### Task prompt
Return only the lines from the top of the data down to the one that holds "## Common issues", both included, without any pictures.

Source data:
<<<<

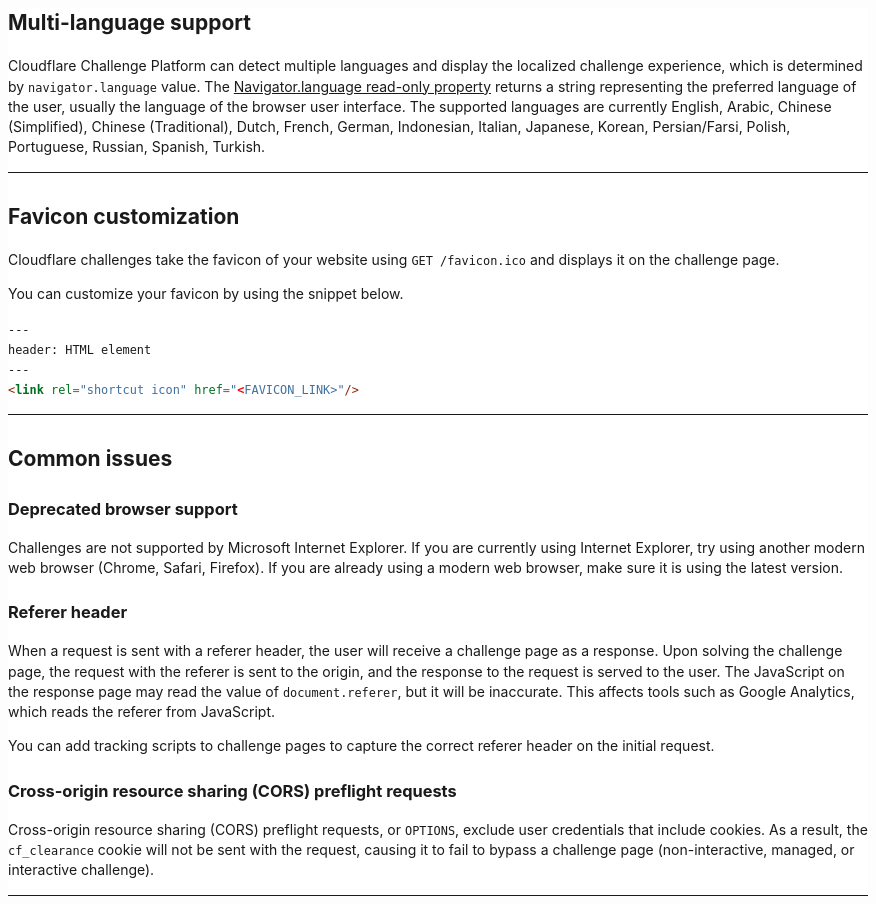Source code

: ## Multi-language support

Cloudflare Challenge Platform can detect multiple languages and display the localized challenge experience, which is determined by `navigator.language` value. The [Navigator.language read-only property](https://developer.mozilla.org/en-US/docs/Web/API/Navigator/language) returns a string representing the preferred language of the user, usually the language of the browser user interface. The supported languages are currently English, Arabic, Chinese (Simplified), Chinese (Traditional), Dutch, French, German, Indonesian, Italian, Japanese, Korean, Persian/Farsi, Polish, Portuguese, Russian, Spanish, Turkish.

---

## Favicon customization

Cloudflare challenges take the favicon of your website using `GET /favicon.ico` and displays it on the challenge page.

You can customize your favicon by using the snippet below.

```html
---
header: HTML element
---
<link rel="shortcut icon" href="<FAVICON_LINK>"/>
```

---

## Common issues

### Deprecated browser support

Challenges are not supported by Microsoft Internet Explorer. If you are currently using Internet Explorer, try using another modern web browser (Chrome, Safari, Firefox). If you are already using a modern web browser, make sure it is using the latest version.

### Referer header

When a request is sent with a referer header, the user will receive a challenge page as a response. Upon solving the challenge page, the request with the referer is sent to the origin, and the response to the request is served to the user. The JavaScript on the response page may read the value of `document.referer`, but it will be inaccurate. This affects tools such as Google Analytics, which reads the referer from JavaScript.

You can add tracking scripts to challenge pages to capture the correct referer header on the initial request.

### Cross-origin resource sharing (CORS) preflight requests

Cross-origin resource sharing (CORS) preflight requests, or `OPTIONS`, exclude user credentials that include cookies. As a result, the `cf_clearance` cookie will not be sent with the request, causing it to fail to bypass a challenge page (non-interactive, managed, or interactive challenge).

---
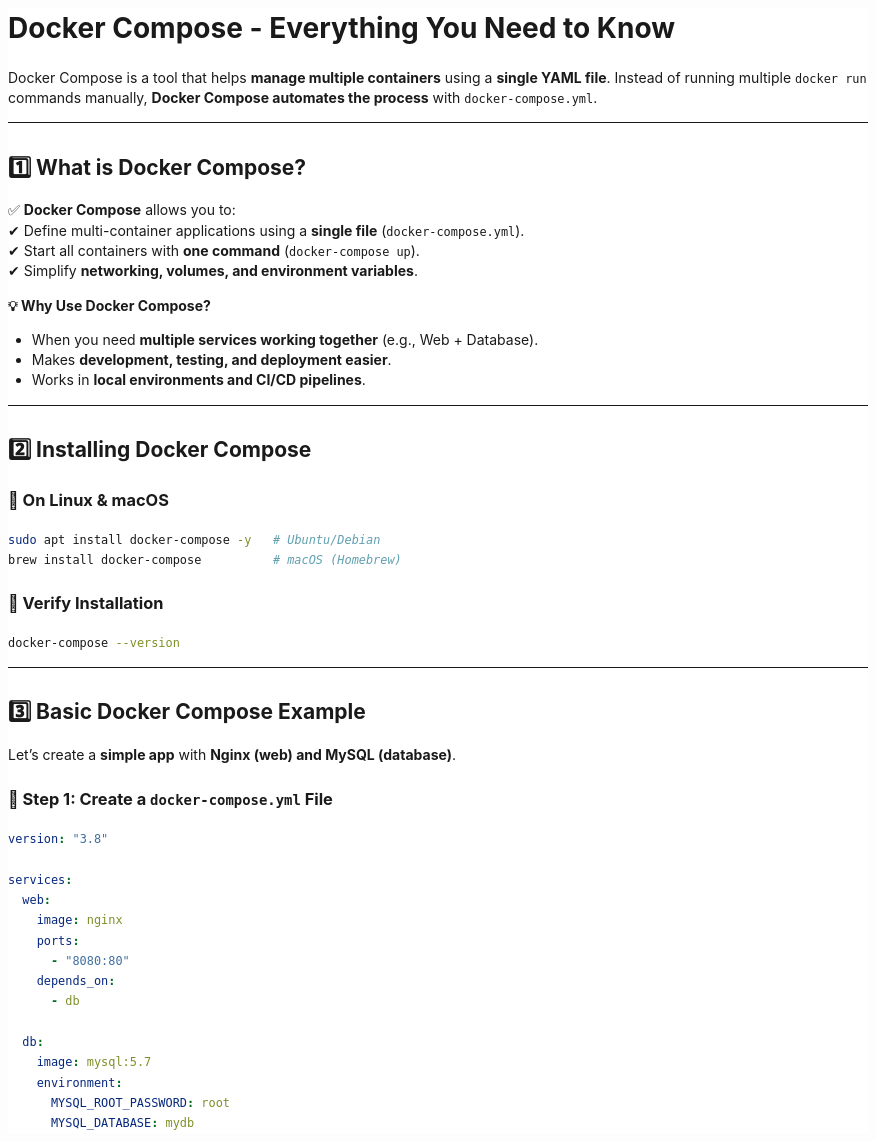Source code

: # **Docker Compose - Everything You Need to Know**  

Docker Compose is a tool that helps **manage multiple containers** using a **single YAML file**. Instead of running multiple `docker run` commands manually, **Docker Compose automates the process** with `docker-compose.yml`.  

---

## **1️⃣ What is Docker Compose?**  

✅ **Docker Compose** allows you to:  
✔ Define multi-container applications using a **single file** (`docker-compose.yml`).  
✔ Start all containers with **one command** (`docker-compose up`).  
✔ Simplify **networking, volumes, and environment variables**.  

**💡 Why Use Docker Compose?**  
- When you need **multiple services working together** (e.g., Web + Database).  
- Makes **development, testing, and deployment easier**.  
- Works in **local environments and CI/CD pipelines**.  

---

## **2️⃣ Installing Docker Compose**  
### **📌 On Linux & macOS**  
```sh
sudo apt install docker-compose -y   # Ubuntu/Debian
brew install docker-compose          # macOS (Homebrew)
```
### **📌 Verify Installation**  
```sh
docker-compose --version
```

---

## **3️⃣ Basic Docker Compose Example**  

Let’s create a **simple app** with **Nginx (web) and MySQL (database)**.  

### **📌 Step 1: Create a `docker-compose.yml` File**
```yaml
version: "3.8"

services:
  web:
    image: nginx
    ports:
      - "8080:80"
    depends_on:
      - db

  db:
    image: mysql:5.7
    environment:
      MYSQL_ROOT_PASSWORD: root
      MYSQL_DATABASE: mydb
```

>>>>

### Response box
Source code

: ## Multi-language support

Cloudflare Challenge Platform can detect multiple languages and display the localized challenge experience, which is determined by `navigator.language` value. The [Navigator.language read-only property](https://developer.mozilla.org/en-US/docs/Web/API/Navigator/language) returns a string representing the preferred language of the user, usually the language of the browser user interface. The supported languages are currently English, Arabic, Chinese (Simplified), Chinese (Traditional), Dutch, French, German, Indonesian, Italian, Japanese, Korean, Persian/Farsi, Polish, Portuguese, Russian, Spanish, Turkish.

---

## Favicon customization

Cloudflare challenges take the favicon of your website using `GET /favicon.ico` and displays it on the challenge page.

You can customize your favicon by using the snippet below.

```html
---
header: HTML element
---
<link rel="shortcut icon" href="<FAVICON_LINK>"/>
```

---

## Common issues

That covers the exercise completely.